Елизавета внимательно посмотрела на нее, пытаясь определить по выражению её лица: известно ли ей что-либо о графе Вольшанском, а если известно, то что именно.
– А что если и так?
– неопределенно ответила Елизавета.
– Разве не вы мне это посоветовали?
– Стало быть, твое решение развестись с мужем связано с другим мужчиной?
– сделала вывод Элеонора Львовна.
– Но это же глупо: идти на такие жертвы ради мужчины, пусть даже очень замечательного.
– Развод для меня не жертва, а избавление. И я иду на него только ради себя. Но если вы пришли ко мне затем, чтобы, как в прошлый раз, говорить о разводе и моих отношениях с мужем, то вы напрасно теряете время. Я отказываюсь вас слушать. Эта тема исчерпана.
– Нет, я пришла не за этим, - возразила мать.
– Я пришла, чтобы справиться о твоем здоровье. Я узнала, что ты больна.
– С какой быстротой разносятся слухи!
– поразилась Елизавета. Впрочем, сколько я себя помню, вы всегда были в курсе всего и обо всем узнавали в первую очередь. Нужно отдать должное вашим источникам осведомления.

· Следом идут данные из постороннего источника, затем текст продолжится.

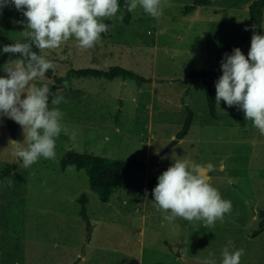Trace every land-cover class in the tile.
Segmentation results:
<instances>
[{
	"label": "rangeland",
	"instance_id": "rangeland-1",
	"mask_svg": "<svg viewBox=\"0 0 264 264\" xmlns=\"http://www.w3.org/2000/svg\"><path fill=\"white\" fill-rule=\"evenodd\" d=\"M251 1L209 0L183 13L192 0H162L163 15L158 18L139 6L129 13L122 4L116 16L108 19L111 38H101L103 42L92 49H80L70 38L57 49L39 50L38 55L52 61L55 75L62 78L71 66L83 68L95 63L102 70L123 67L142 80L130 78L121 87L103 77L100 111L69 88L54 94L64 98L57 106L65 114L63 120L86 126L76 127L78 152L126 161L122 186L110 193L107 202H101L89 188L83 170L71 165L64 172L59 170V160L70 148L62 137L56 139L54 160L41 157L24 168L18 158H13L9 142H22V129L16 122L0 118L7 130H0V164L9 156L11 161L5 164L17 163L16 171L33 189L27 205L17 202L7 207L5 217L17 233V250L9 245L5 264H14V260L17 264H202L210 253L219 264L229 243L234 245L230 251L245 250L240 264H264V230L252 235L259 226L257 212L264 210V135L245 120L238 107L229 108L223 101L216 104L217 80L213 79L208 82L215 117L209 115L201 80L188 79L190 71L199 69L222 75L225 47L249 36L243 52L247 58L253 34L247 13ZM25 23L14 7L0 12V50L24 38L21 32ZM258 34L264 35V15ZM13 59L15 54L0 52V76L6 75L2 71L5 62ZM46 75L34 83L50 86L52 77ZM118 92L136 97L134 111L127 106V111L123 108L119 112L114 98ZM184 106L192 113L190 127L181 141L172 142L159 156L158 165L164 166L157 167L158 176L177 159L211 163L215 170L206 172L210 183L232 204L231 214H225L224 221H217L213 227L180 218L165 220L150 202L158 177L150 187L151 176L147 174L152 166L129 163L133 159L147 161L175 137L171 135L180 129L187 114ZM145 190L148 201L144 200ZM82 193L87 199L86 219L79 213L77 201Z\"/></svg>",
	"mask_w": 264,
	"mask_h": 264
},
{
	"label": "clouds",
	"instance_id": "clouds-1",
	"mask_svg": "<svg viewBox=\"0 0 264 264\" xmlns=\"http://www.w3.org/2000/svg\"><path fill=\"white\" fill-rule=\"evenodd\" d=\"M9 6L25 18L21 33L26 42L4 45L0 50L19 54L2 66L6 75L0 76V118L10 119L21 127L23 141L9 142L13 158L28 168L41 157L54 160L56 139L61 132L69 134L62 124L65 114L57 107L63 96H54L50 109L49 86L34 83L45 77L47 71H54L55 64L38 55L33 46L54 50L74 38L80 49H92L101 40V34L111 30L102 21L115 17L120 5L118 0H0V12ZM138 6L153 18L163 15L162 0H125L129 13ZM220 68L222 75L215 82L216 104L223 101L229 108L238 107L245 120L264 135V35L253 32L247 58L240 48L225 53ZM74 137L72 132L70 138ZM214 170L211 163L201 165L177 159L157 177L150 202L169 222L180 218L203 222L206 227H213L217 221L222 223L225 214H231L232 204L210 183L211 177L206 172ZM147 196L145 190L144 200ZM232 248L231 243L224 247L219 264H240L245 250L230 251ZM212 256L210 253L202 264H217Z\"/></svg>",
	"mask_w": 264,
	"mask_h": 264
},
{
	"label": "trees",
	"instance_id": "trees-1",
	"mask_svg": "<svg viewBox=\"0 0 264 264\" xmlns=\"http://www.w3.org/2000/svg\"><path fill=\"white\" fill-rule=\"evenodd\" d=\"M208 0H192V3L189 5L184 6L183 13L191 12L196 6L207 2ZM119 5L125 4V0H118ZM264 5V0H252L248 4V16L251 21L252 26V33L255 32L256 34L259 33L261 29V22H262V8ZM103 23L108 24L112 29L111 21L106 19L102 21ZM111 35V30L108 33H102L101 36L106 38ZM249 36L242 37L239 43L235 46L225 47L223 50V54L221 58L223 59L224 54H231L234 48H240L242 53L245 50L247 42L249 41ZM18 42H26L25 38ZM33 50L39 52V49H36L33 46ZM16 58L19 57V54H15ZM69 72L72 73H82V74H94V75H102L105 77H114L120 76L122 78H131L135 80H142V77L138 76L131 70L125 69L120 66H110L107 69H94V68H79V69H70ZM45 74L48 76L51 75V70L47 71ZM220 76V73L215 70H206V69H199V70H192L188 73V79L192 80L194 78L200 79L204 88H205V101H206V108L209 115L212 117L215 116V102L211 94V90L209 87L208 79L217 80ZM53 83L49 86L50 88V99L53 97L55 91L61 87L63 78L61 76L52 75ZM184 110L187 112L180 129H178L175 133L176 138H181L184 136L190 126L192 113L191 111L184 106ZM63 139L67 143L69 140L66 139L63 132L60 134ZM126 164L125 160H121L118 158H108L103 156H98L89 153H82L69 148L63 156L59 160V168L63 170L64 167L67 165H73L75 169L83 170L86 177L87 183L90 189H92L96 194L98 199L101 202H106L109 198V195L112 190L119 188L122 185L123 176L125 173L124 166ZM9 174H13V177L18 181H24V177L21 176L15 170V164L9 163L4 165L0 168V180L6 177ZM154 176L148 179V185L152 186ZM86 195L83 193L79 196L77 201L79 202V213L82 215L83 219H86L84 210H85V202H86ZM259 220L258 229L252 232V235H256L258 232L264 230V210H260L257 212ZM72 264H76L75 262Z\"/></svg>",
	"mask_w": 264,
	"mask_h": 264
},
{
	"label": "crops",
	"instance_id": "crops-1",
	"mask_svg": "<svg viewBox=\"0 0 264 264\" xmlns=\"http://www.w3.org/2000/svg\"><path fill=\"white\" fill-rule=\"evenodd\" d=\"M247 13H248V8H247ZM263 15H264V5L262 8V16ZM111 33H112V29H111ZM111 35L109 37H106L105 39H107V38L110 39ZM101 38H104V37L101 36ZM101 42H103V41H99V43H101ZM38 54H39V52H38ZM15 58H16V56H15ZM90 65L91 66H89L88 68L98 69V68H96L95 63L90 64ZM83 68H86V67H83ZM70 69H79V67H72L71 66L66 70L67 73L65 72V74H64L62 85L56 91L58 92L59 90H61V88H69V90L74 91L75 95H77L78 97L81 96L82 98H85L88 101V104H90V106H92L91 108H93L94 110L100 111L102 104H103L102 100H103V96H104L101 83H102V78L105 76L94 75V74L72 73V72H69ZM52 75H55V73H54V71L51 70L50 77ZM106 78H109L110 80L117 81L118 85L121 87H124L125 85H127L130 82V81H128L130 78H122L120 76L106 77ZM83 83H85V85H83ZM67 86H69V87H67ZM56 91H55V93H56ZM114 98H116V100H118L117 101V107H118L119 112H122L123 108H124V111L125 110L127 111L128 107L131 108L132 111H134L133 109L136 108V106H138V101L134 95H132L131 97H128V96L124 97L121 95V92H118V94H116L114 96ZM93 100L95 101V103L93 102ZM147 108L149 109V113H150V104L147 105ZM15 124H17V123H15ZM62 124H63L64 128L67 129V132L69 133L68 135H66L63 132L66 139L69 140V143H67L66 141L65 142L68 144V147H70L76 151L77 150L76 149V145H77L76 144V138L75 137H74V139L70 138V134L72 132L76 131V127H82V129H85L86 126L83 123H80L82 125L81 126L78 123L73 122V120H70V121L62 120ZM87 127H89V126L87 125ZM0 130H3L4 133L7 132L4 123L0 124ZM84 131H86V130H84ZM174 136H175V134L171 135V137H174ZM184 136H182L181 138H178L177 141H181V139H183ZM59 137H61V136H59ZM77 152H78V150H77ZM1 159L2 158H0V161H1ZM5 161L9 162V161H11V158H9V156H8V158H5V160L3 162H1L0 165H4L6 163ZM18 163H20V162H18ZM7 164H9V163H7ZM17 165L18 164L16 163L15 168L17 167ZM67 166H69V165H67ZM71 166H73V165H71ZM163 166L164 165L162 163H159V165H158V167H160V168H162ZM64 169H65V167H64ZM64 169L60 170V168H59V170L61 172H64ZM162 172L163 171H160V173H162ZM21 176H23V175H21ZM147 176H151V177L156 176L157 177L158 176L157 167L154 168V166H152V172L150 174H147ZM156 177L154 178V181H155ZM149 179H150V177H149ZM9 182H11V184ZM153 184H154V182H153ZM153 184H152V186H153ZM152 186H150V187H152ZM32 191H33V189L31 187L30 188L27 187V179L25 177H24V181H18L13 177V174H9L6 177H4L2 180H0V264H5V258L9 254L8 250H7L9 248V245H13L12 249L14 248V250L17 247V246L15 247V245H17V241H16L17 233H15V231H13L12 225H10L6 221L5 215L7 213V207L11 206L17 202L21 203V205L22 204L27 205L30 201H32L30 199V194L32 193ZM11 229H12V231H11ZM261 232H263V231H261ZM7 244H8V247H7ZM16 250H17V248H16ZM175 255L180 256V254L177 252L175 253ZM14 264H17V260H14ZM66 264H70V261H68Z\"/></svg>",
	"mask_w": 264,
	"mask_h": 264
},
{
	"label": "water",
	"instance_id": "water-1",
	"mask_svg": "<svg viewBox=\"0 0 264 264\" xmlns=\"http://www.w3.org/2000/svg\"><path fill=\"white\" fill-rule=\"evenodd\" d=\"M178 138L174 137L170 142H168L164 147H162L153 157L148 159L147 161H139V160H130L129 163L135 164L138 166H155L158 167V158L159 156L171 145L172 142H176Z\"/></svg>",
	"mask_w": 264,
	"mask_h": 264
}]
</instances>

– Я очень беспокоюсь о тебе, Елизавета. Тебе угрожает опасность.
В интонации её голоса, действительно, чувствовалось искреннее беспокойство.
– Опасность, - медленно протянула Елизавета.
– Как странно! Вы первая, маменька, кто вслух произнес это слово. До сих пор никто со мной не обмолвился об опасности, хотя это ясно, что её дух витает вокруг меня. Это ясно из чрезмерной бдительности моего сына и моих слуг и, наконец, из странности моей болезни. Но все либо боятся признать её существование либо берегут меня от излишних волнений. А я слишком слаба и раздавлена, чтобы самой разобраться во всем этом. Может быть, вы поможете мне, маменька?
– Я сама едва ли что-то знаю.
– Полно, маменька! Вы знаете многое, иначе вы не говорили бы с такой уверенностью об опасности. Только что вы были так искренны, не будьте же снова фальшивы. На мою жизнь покушались, не так ли?
– Похоже, что так, - вынуждена была признать княгиня Элеонора Львовна.
– И вам известно, кто?
– Нет, - возразила Элеонора Львовна.
– Этого мне неизвестно.
Если бы Елизавета была в своем обычном состоянии, она уловила бы волнение и неискренность в голосе матери, словно та что-то скрывала. Но внимание Елизаветы было рассеянным под влиянием плохого самочувствия.